#CinemaeFilosofia
La casa non è un film che spaventi o inquieti.
Certe scene sono stomachevoli e visivamente raccapriccianti, ma la paura e il disgusto (si pensi a Inside Out) sono due emozioni ben distinte.
Non ci si inquieta minimamente con La casa perché è un film totalmente visivo, e la paura è invece un'emozione tutta concettuale.
Del resto non è la sola emozione suscitata dal Cinema dell'orrore: come ho descritto sono decine le sottili sfumature emotive che può veicolare.
La casa La casa La casa
L'attenzione durante il film è volta soltanto a valutare quanto sarà splatter la scena successiva, non c'è vera tensione.
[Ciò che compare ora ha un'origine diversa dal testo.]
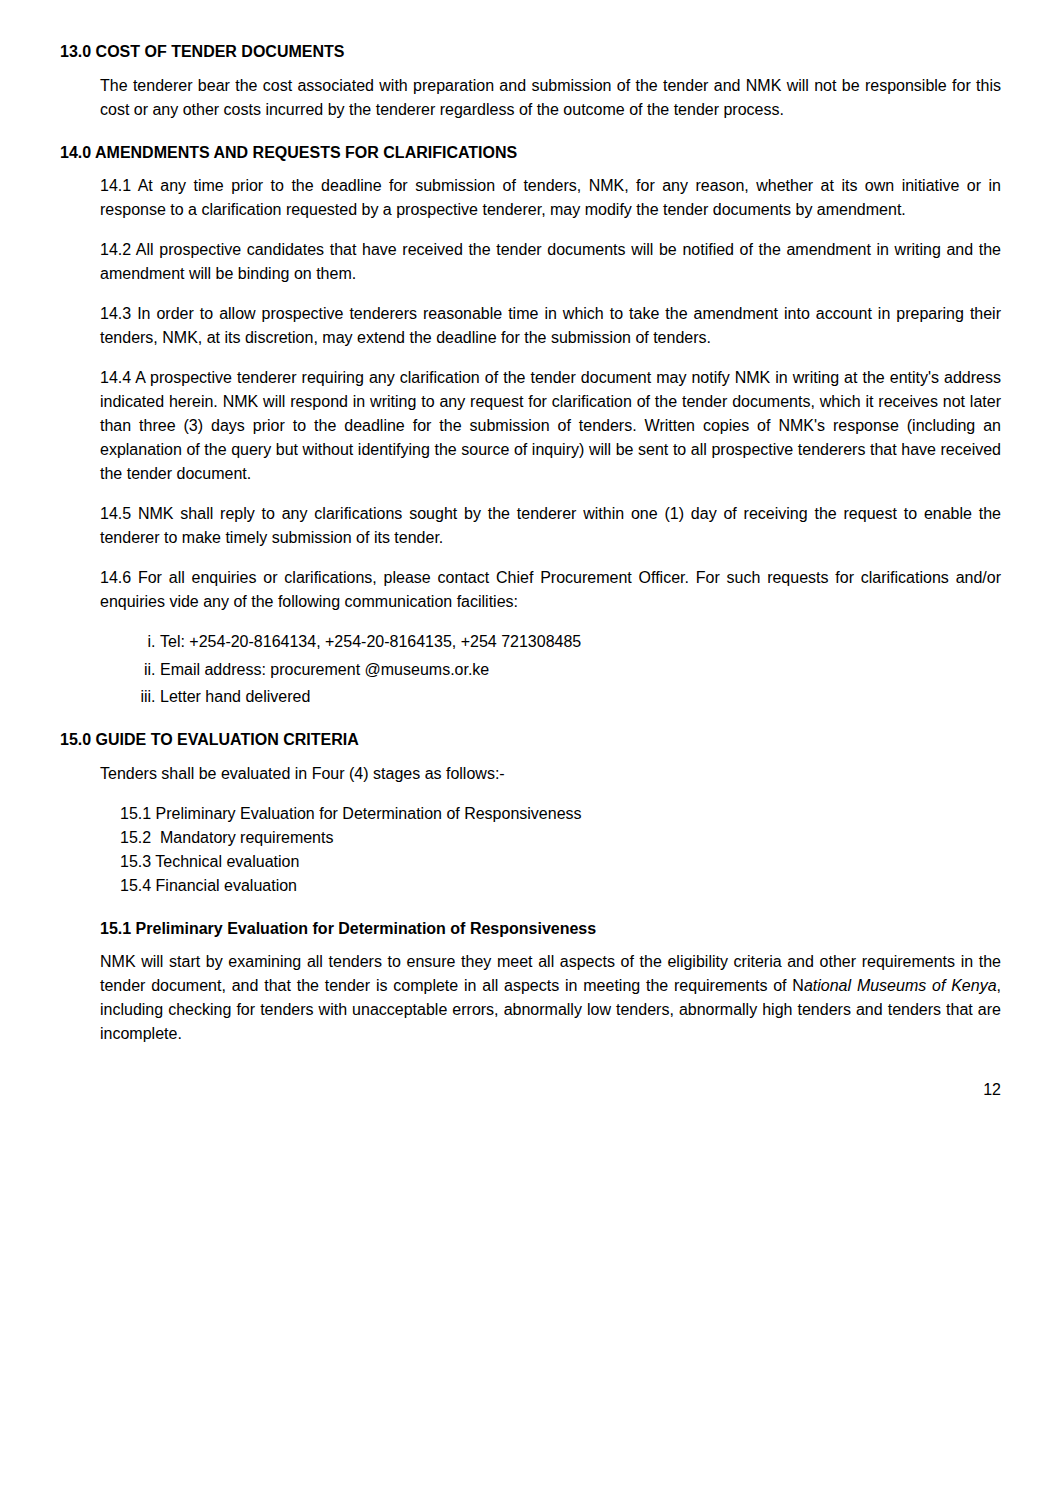13.0 COST OF TENDER DOCUMENTS
The tenderer bear the cost associated with preparation and submission of the tender and NMK will not be responsible for this cost or any other costs incurred by the tenderer regardless of the outcome of the tender process.
14.0 AMENDMENTS AND REQUESTS FOR CLARIFICATIONS
14.1 At any time prior to the deadline for submission of tenders, NMK, for any reason, whether at its own initiative or in response to a clarification requested by a prospective tenderer, may modify the tender documents by amendment.
14.2 All prospective candidates that have received the tender documents will be notified of the amendment in writing and the amendment will be binding on them.
14.3 In order to allow prospective tenderers reasonable time in which to take the amendment into account in preparing their tenders, NMK, at its discretion, may extend the deadline for the submission of tenders.
14.4 A prospective tenderer requiring any clarification of the tender document may notify NMK in writing at the entity's address indicated herein. NMK will respond in writing to any request for clarification of the tender documents, which it receives not later than three (3) days prior to the deadline for the submission of tenders. Written copies of NMK's response (including an explanation of the query but without identifying the source of inquiry) will be sent to all prospective tenderers that have received the tender document.
14.5 NMK shall reply to any clarifications sought by the tenderer within one (1) day of receiving the request to enable the tenderer to make timely submission of its tender.
14.6 For all enquiries or clarifications, please contact Chief Procurement Officer. For such requests for clarifications and/or enquiries vide any of the following communication facilities:
Tel: +254-20-8164134, +254-20-8164135, +254 721308485
Email address: procurement @museums.or.ke
Letter hand delivered
15.0 GUIDE TO EVALUATION CRITERIA
Tenders shall be evaluated in Four (4) stages as follows:-
15.1 Preliminary Evaluation for Determination of Responsiveness
15.2 Mandatory requirements
15.3 Technical evaluation
15.4 Financial evaluation
15.1 Preliminary Evaluation for Determination of Responsiveness
NMK will start by examining all tenders to ensure they meet all aspects of the eligibility criteria and other requirements in the tender document, and that the tender is complete in all aspects in meeting the requirements of National Museums of Kenya, including checking for tenders with unacceptable errors, abnormally low tenders, abnormally high tenders and tenders that are incomplete.
12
Questo è il fenomeno chiamato del torture porn, di quei film che giocano sul voyeurismo spettatoriale - nel qual caso, quello legato alla rappresentazione di scene macabre, sanguinarie e indubbiamente, in questo, fini a se stesse.
Paradossalmente non è coraggio quello di chi si interessa a queste pellicole.
Paura e tensione cedono il posto all'attrazione per ciò che disgusta.
Ciò che spaventa non vuol essere visto, ciò che disgusta, invece, spesso non può fare a meno di essere guardato.
La casa è, sì, un torture porn, ma alterna anche momenti d'ironia grottesca ispirati dalla trilogia d'origine degli anni '80 di Sam Raimi, per cui si sentono dialoghi completamente assurdi e comportamenti totalmente irragionevoli (come della pioggia - di cui non dirò la consistenza - che pare cadere orizzontalmente).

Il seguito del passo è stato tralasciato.